Through the doors was the forge, vast and scorching, and ascending a shaft above it toward the open sky was the chardalyn dragon. We watched it go. The alarm had already been raised by the time we turned our attention back to the room, and combat began.

CawCawk went in first, his giant elk alongside him. The duergar cut the elk down quickly and tried to shove CawCawk into the forge. He held his ground.

The paladins pushed through after. The Aasimar paladin got one of the duergar into the lava. The Air Genasi paladin met the rest head on. Corren worked the guard towers from behind the shield guardian while I sent the wyrmlings ahead to breathe cold across the nearest two.

Xardorok revealed himself not long after, holding CawCawk in place and leaving him dangerously exposed. The paladins turned to break his concentration while Corren and I cleared what remained of the towers. When CawCawk was freed, he went for Xardorok. It was not a long fight after that.

. . .

While the rest of the party went to the vaults, I stayed with Xardorok. The wyrmlings lingered nearby, curious.

One of the surviving duergar, having surrendered, offered some information. Xardorok had grown increasingly paranoid in recent years, trusting no one, not his sons, not his closest advisors. He had sent his sons on dangerous missions, kept his allies at arm’s length, and rewarded those who spied on each other.

I opened his skull. There was nothing visible. No physical corruption, no darkening of tissue, no obvious tell.

Conclusion: chardalyn madness appears to operate through a poison vector, as evidenced by the weapons forged from it. Duergar resistance to poison, as Corren noted, may explain a reduced effect, but prolonged and constant exposure as seen in Xardorok suggests resistance alone cannot prevent the madness entirely. What is less clear is how the madness manifests between subjects. In humans, it produces feral, self-destructive behaviour. In Xardorok, if chardalyn is indeed the cause, it produced paranoia. Whether this difference is a function of duergar physiology or simply the individual, I cannot yet say.

The mind flayer was still alive when I returned to the chamber. It looked pitiful. I had Zglarrd and the wyrmlings see to it. A mercy, given the state it was in.

. . .

In the room adjoining the temple, a duergar priest dropped his disguise and revealed himself as a barbed devil. He destroyed himself before we could act, vanishing in a cloud of black smoke and leaving only a hat behind.

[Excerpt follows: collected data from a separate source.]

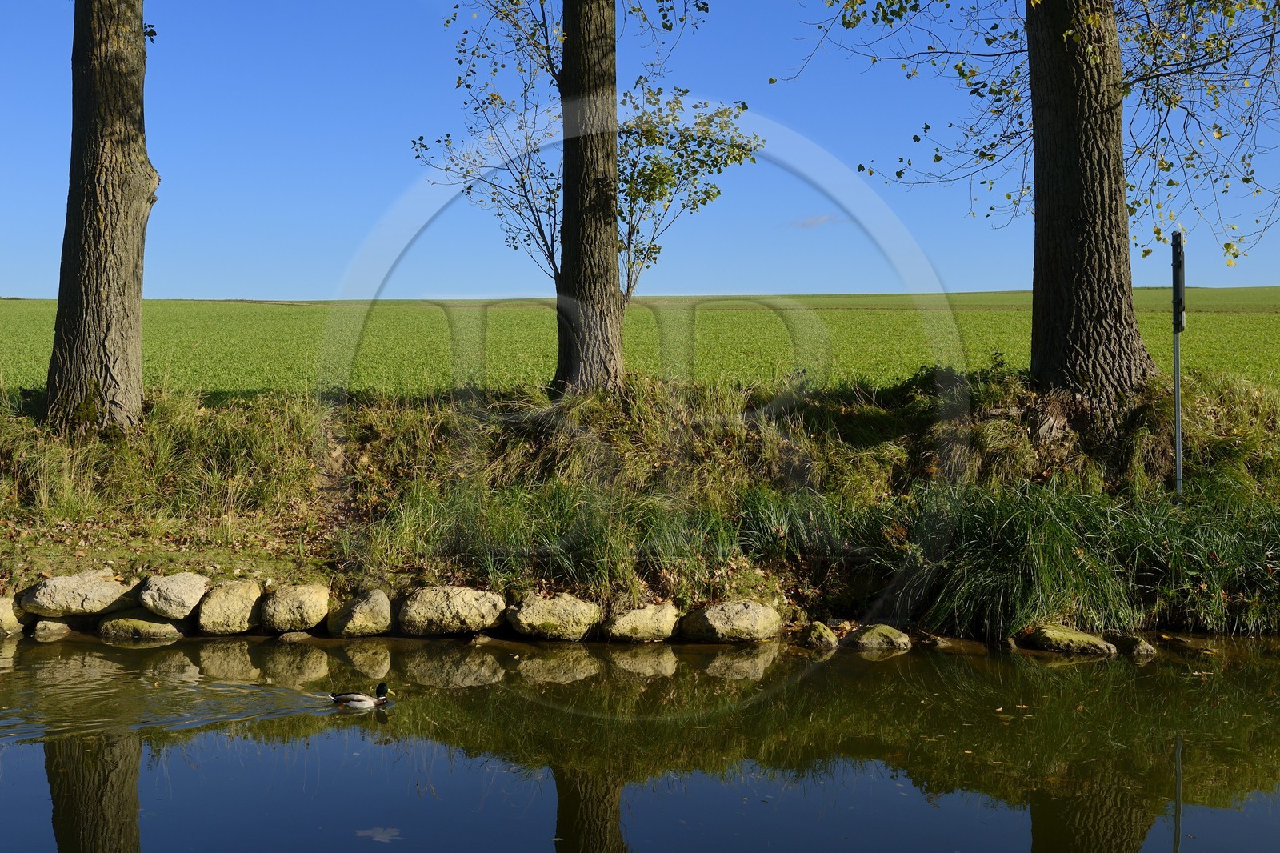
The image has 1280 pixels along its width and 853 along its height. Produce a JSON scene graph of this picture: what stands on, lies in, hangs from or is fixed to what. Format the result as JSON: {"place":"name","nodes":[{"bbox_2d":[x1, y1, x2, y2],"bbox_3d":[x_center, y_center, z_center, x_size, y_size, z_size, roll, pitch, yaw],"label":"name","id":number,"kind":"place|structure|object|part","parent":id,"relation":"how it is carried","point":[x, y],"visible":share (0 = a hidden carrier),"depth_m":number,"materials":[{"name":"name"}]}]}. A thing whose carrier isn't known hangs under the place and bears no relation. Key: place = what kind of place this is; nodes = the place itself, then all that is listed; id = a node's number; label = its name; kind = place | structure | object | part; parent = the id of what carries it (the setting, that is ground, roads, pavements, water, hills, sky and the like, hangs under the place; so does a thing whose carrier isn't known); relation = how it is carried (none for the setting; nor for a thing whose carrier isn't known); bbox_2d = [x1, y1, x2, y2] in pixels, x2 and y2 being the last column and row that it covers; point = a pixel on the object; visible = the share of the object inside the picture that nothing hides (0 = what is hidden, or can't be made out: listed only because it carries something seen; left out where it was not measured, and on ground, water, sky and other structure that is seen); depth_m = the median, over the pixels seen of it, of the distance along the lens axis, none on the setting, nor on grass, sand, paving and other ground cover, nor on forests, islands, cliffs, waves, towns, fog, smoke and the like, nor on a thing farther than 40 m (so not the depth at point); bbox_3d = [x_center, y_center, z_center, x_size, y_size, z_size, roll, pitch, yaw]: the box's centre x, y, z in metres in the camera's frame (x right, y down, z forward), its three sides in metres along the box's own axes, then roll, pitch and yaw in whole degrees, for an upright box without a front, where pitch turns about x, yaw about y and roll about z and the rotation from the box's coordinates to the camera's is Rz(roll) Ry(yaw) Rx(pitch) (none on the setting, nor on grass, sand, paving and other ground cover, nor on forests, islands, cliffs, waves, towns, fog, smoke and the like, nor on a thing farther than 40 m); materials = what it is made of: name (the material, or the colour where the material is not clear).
{"place":"outdoors","nodes":[
{"label":"outdoors","id":0,"kind":"place"},
{"bbox_2d":[0,628,1279,852],"label":"pond","id":1,"kind":"structure","parent":0,"point":[38,752],"materials":[{"name":"green liquid"}]},
{"bbox_2d":[330,683,395,708],"bbox_3d":[-1.731,1.690,8.767,0.498,0.228,0.192,0,2,0],"label":"duck","id":2,"kind":"object","parent":1,"relation":"in","point":[359,699],"visible":0.93,"depth_m":8.74},
{"bbox_2d":[356,825,403,842],"bbox_3d":[-1.190,1.851,6.501,0.275,0.012,0.283,0,2,0],"label":"leaf","id":3,"kind":"object","parent":1,"relation":"on","point":[382,836],"visible":0.86,"depth_m":6.47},
{"bbox_2d":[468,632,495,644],"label":"rock","id":4,"kind":"object","parent":1,"relation":"in","point":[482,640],"visible":0.9,"depth_m":10.88,"materials":[{"name":"grey stone"}]},
{"bbox_2d":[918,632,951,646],"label":"rock","id":5,"kind":"object","parent":1,"relation":"in","point":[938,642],"visible":0.91,"depth_m":10.86,"materials":[{"name":"grey stone"}]},
{"bbox_2d":[1116,633,1156,657],"bbox_3d":[3.670,1.678,10.570,0.308,0.224,0.428,-1,2,-22],"label":"rock","id":6,"kind":"object","parent":1,"relation":"in","point":[1141,647],"visible":0.94,"depth_m":10.47,"materials":[{"name":"grey stone"}]},
{"bbox_2d":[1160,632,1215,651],"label":"rock","id":7,"kind":"object","parent":1,"relation":"in","point":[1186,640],"visible":0.9,"depth_m":10.70,"materials":[{"name":"stone"}]},
{"bbox_2d":[0,0,1279,299],"label":"sky","id":8,"kind":"structure","parent":0,"point":[41,290],"materials":[{"name":"blue"}]},
{"bbox_2d":[0,363,1279,644],"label":"grassy bank","id":9,"kind":"structure","parent":0,"point":[216,575],"materials":[{"name":"green plant"}]},
{"bbox_2d":[0,596,24,633],"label":"rock","id":10,"kind":"object","parent":9,"relation":"on","point":[1,618],"visible":0.81,"depth_m":11.32,"materials":[{"name":"beige stone"}]},
{"bbox_2d":[31,618,71,638],"bbox_3d":[-4.680,1.642,11.238,0.360,0.233,0.400,0,2,0],"label":"rock","id":11,"kind":"object","parent":9,"relation":"on","point":[56,625],"visible":0.92,"depth_m":11.13,"materials":[{"name":"stone"}]},
{"bbox_2d":[19,568,143,616],"bbox_3d":[-4.525,1.357,11.498,1.078,0.409,0.747,0,2,0],"label":"rock","id":12,"kind":"object","parent":9,"relation":"on","point":[83,588],"visible":0.93,"depth_m":11.29,"materials":[{"name":"stone"}]},
{"bbox_2d":[43,0,160,434],"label":"tree","id":13,"kind":"object","parent":9,"relation":"on","point":[118,299],"visible":0.98,"depth_m":13.58,"materials":[{"name":"brown"}]},
{"bbox_2d":[96,611,179,639],"bbox_3d":[-3.944,1.621,11.236,0.757,0.329,0.592,0,2,11],"label":"rock","id":14,"kind":"object","parent":9,"relation":"on","point":[158,625],"visible":0.79,"depth_m":11.06,"materials":[{"name":"stone"}]},
{"bbox_2d":[137,572,211,619],"bbox_3d":[-3.738,1.367,11.363,0.670,0.420,0.662,1,2,22],"label":"rock","id":15,"kind":"object","parent":9,"relation":"on","point":[194,595],"visible":0.93,"depth_m":11.15,"materials":[{"name":"grey stone"}]},
{"bbox_2d":[193,578,263,634],"bbox_3d":[-3.259,1.458,11.299,0.618,0.504,0.652,1,2,23],"label":"rock","id":16,"kind":"object","parent":9,"relation":"on","point":[242,600],"visible":0.91,"depth_m":11.08,"materials":[{"name":"beige stone"}]},
{"bbox_2d":[258,583,330,632],"bbox_3d":[-2.733,1.450,11.233,0.623,0.447,0.639,-2,3,-40],"label":"rock","id":17,"kind":"object","parent":9,"relation":"on","point":[294,605],"visible":0.97,"depth_m":11.02,"materials":[{"name":"beige stone"}]},
{"bbox_2d":[275,629,313,642],"bbox_3d":[-2.668,1.678,10.945,0.333,0.185,0.365,2,3,41],"label":"rock","id":18,"kind":"object","parent":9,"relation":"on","point":[294,635],"visible":0.84,"depth_m":10.87,"materials":[{"name":"grey stone"}]},
{"bbox_2d":[326,588,393,637],"bbox_3d":[-2.192,1.499,11.143,0.578,0.454,0.619,0,2,0],"label":"rock","id":19,"kind":"object","parent":9,"relation":"on","point":[379,607],"visible":0.96,"depth_m":10.97,"materials":[{"name":"stone"}]},
{"bbox_2d":[396,584,509,635],"bbox_3d":[-1.464,1.461,11.139,0.959,0.452,0.754,0,2,0],"label":"rock","id":20,"kind":"object","parent":9,"relation":"on","point":[470,605],"visible":0.97,"depth_m":10.96,"materials":[{"name":"stone"}]},
{"bbox_2d":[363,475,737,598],"label":"tall grass","id":21,"kind":"structure","parent":9,"relation":"on","point":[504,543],"materials":[{"name":"green plant"}]},
{"bbox_2d":[505,592,603,639],"bbox_3d":[-0.664,1.500,11.061,0.770,0.436,0.749,-1,3,-31],"label":"rock","id":22,"kind":"object","parent":9,"relation":"on","point":[577,607],"visible":0.97,"depth_m":10.85,"materials":[{"name":"stone"}]},
{"bbox_2d":[404,0,756,392],"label":"tree","id":23,"kind":"object","parent":9,"relation":"on","point":[552,245],"visible":0.95,"depth_m":14.89,"materials":[{"name":"plant"}]},
{"bbox_2d":[605,601,680,642],"bbox_3d":[0.012,1.543,10.995,0.669,0.379,0.641,-1,3,-32],"label":"rock","id":24,"kind":"object","parent":9,"relation":"on","point":[645,622],"visible":0.96,"depth_m":10.80,"materials":[{"name":"beige stone"}]},
{"bbox_2d":[680,600,783,642],"bbox_3d":[0.682,1.534,11.046,0.798,0.399,0.739,-1,3,-33],"label":"rock","id":25,"kind":"object","parent":9,"relation":"on","point":[750,622],"visible":0.97,"depth_m":10.84,"materials":[{"name":"beige stone"}]},
{"bbox_2d":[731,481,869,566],"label":"grass clump","id":26,"kind":"object","parent":9,"relation":"on","point":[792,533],"visible":0.63,"depth_m":12.10,"materials":[{"name":"green plant"}]},
{"bbox_2d":[800,620,840,648],"bbox_3d":[1.380,1.633,10.868,0.347,0.259,0.404,-1,3,-27],"label":"rock","id":27,"kind":"object","parent":9,"relation":"on","point":[833,640],"visible":0.97,"depth_m":10.76,"materials":[{"name":"stone"}]},
{"bbox_2d":[844,623,911,649],"bbox_3d":[1.796,1.668,10.882,0.552,0.274,0.556,-1,3,-33],"label":"rock","id":28,"kind":"object","parent":9,"relation":"on","point":[880,630],"visible":0.96,"depth_m":10.73,"materials":[{"name":"stone"}]},
{"bbox_2d":[778,0,1278,402],"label":"tree","id":29,"kind":"object","parent":9,"relation":"on","point":[1066,274],"visible":0.99,"depth_m":13.32,"materials":[{"name":"plant"}]},
{"label":"trunk","id":30,"kind":"part","parent":29,"relation":"part of","materials":[{"name":"brown wood"}]},
{"bbox_2d":[1026,623,1119,654],"bbox_3d":[3.244,1.668,10.765,0.816,0.285,0.562,2,3,34],"label":"rock","id":31,"kind":"object","parent":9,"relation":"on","point":[1063,638],"visible":0.91,"depth_m":10.59,"materials":[{"name":"stone"}]},
{"bbox_2d":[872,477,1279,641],"label":"tall grass","id":32,"kind":"structure","parent":9,"relation":"on","point":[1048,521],"materials":[{"name":"green plant"}]},
{"bbox_2d":[1170,231,1184,502],"bbox_3d":[4.709,-0.236,12.483,0.111,2.906,0.251,0,2,0],"label":"signpost","id":33,"kind":"object","parent":9,"relation":"on","point":[1176,384],"visible":0.8,"depth_m":12.46,"materials":[{"name":"grey metal"}]},
{"bbox_2d":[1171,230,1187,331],"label":"sign","id":34,"kind":"object","parent":33,"relation":"attached to","point":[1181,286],"visible":0.86,"depth_m":12.00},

It seems three things have converged here. A paranoid warlord, a scheming devil and a crystal that poisons the mind. Whether the devil exploited what the chardalyn had already done, or simply found a man already prone to suspicion and made use of him, the result was the same. Xardorok trusted no one and was undone by it. That warrants investigation.

. . .

Gelym and Tyzar departed, having upheld their end of the arrangement.

The chardalyn dragon was already on its way to Ten-Towns.

We raided the treasure vaults quickly, using the codes from Xardorok’s trunk. Corren stayed behind to study what remained, believing the rest of us would be sufficient, and gave me the shield guardian’s amulet before we parted.

The shield guardian followed the rest of us out.

. . .

I am writing this from the caravan. The dragon is ahead of us somewhere. I find myself thinking of Edvar, Hilda and Osbert, and hoping they made it to Bryn Shander in time.

In case I do not survive the next fight, this journal serves as testament that I, Heelie Faes, walked this world, however briefly.